Yuanyuan Liu; Fanhua Shang; Hongying Liu; Lin Kong; Licheng Jiao; Zhouchen Lin

doi:10.1109/TPAMI.2020.3000512

Accelerated Variance Reduction Stochastic ADMM for Large-Scale Machine Learning

IEEE Trans Pattern Anal Mach Intell. 2021 Dec;43(12):4242-4255. doi: 10.1109/TPAMI.2020.3000512. Epub 2021 Nov 3.

Authors

Yuanyuan Liu, Fanhua Shang, Hongying Liu, Lin Kong, Licheng Jiao, Zhouchen Lin

PMID: 32750780
DOI: 10.1109/TPAMI.2020.3000512

Abstract

Recently, many stochastic variance reduced alternating direction methods of multipliers (ADMMs) (e.g., SAG-ADMM and SVRG-ADMM) have made exciting progress such as linear convergence rate for strongly convex (SC) problems.
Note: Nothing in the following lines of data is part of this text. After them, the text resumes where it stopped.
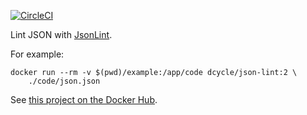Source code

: [![CircleCI](https://circleci.com/gh/dcycle/docker-json-lint.svg?style=svg)](https://circleci.com/gh/dcycle/docker-json-lint)

Lint JSON with [JsonLint](https://github.com/zaach/jsonlint).

For example:

    docker run --rm -v $(pwd)/example:/app/code dcycle/json-lint:2 \
        ./code/json.json

See [this project on the Docker Hub](https://hub.docker.com/r/dcycle/json-lint/).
However, their best-known convergence rate for non-strongly convex (non-SC) problems is O(1/T) as opposed to O(1/T²) of accelerated deterministic algorithms, where T is the number of iterations. Thus, there remains a gap in the convergence rates of existing stochastic ADMM and deterministic algorithms. To bridge this gap, we introduce a new momentum acceleration trick into stochastic variance reduced ADMM, and propose a novel accelerated SVRG-ADMM method (called ASVRG-ADMM) for the machine learning problems with the constraint Ax + By = c. Then we design a linearized proximal update rule and a simple proximal one for the two classes of ADMM-style problems with B = τI and B ≠ τI, respectively, where I is an identity matrix and τ is an arbitrary bounded constant. Note that our linearized proximal update rule can avoid solving sub-problems iteratively. Moreover, we prove that ASVRG-ADMM converges linearly for SC problems. In particular, ASVRG-ADMM improves the convergence rate from O(1/T) to O(1/T²) for non-SC problems. Finally, we apply ASVRG-ADMM to various machine learning problems, e.g., graph-guided fused Lasso, graph-guided logistic regression, graph-guided SVM, generalized graph-guided fused Lasso and multi-task learning, and show that ASVRG-ADMM consistently converges faster than the state-of-the-art methods.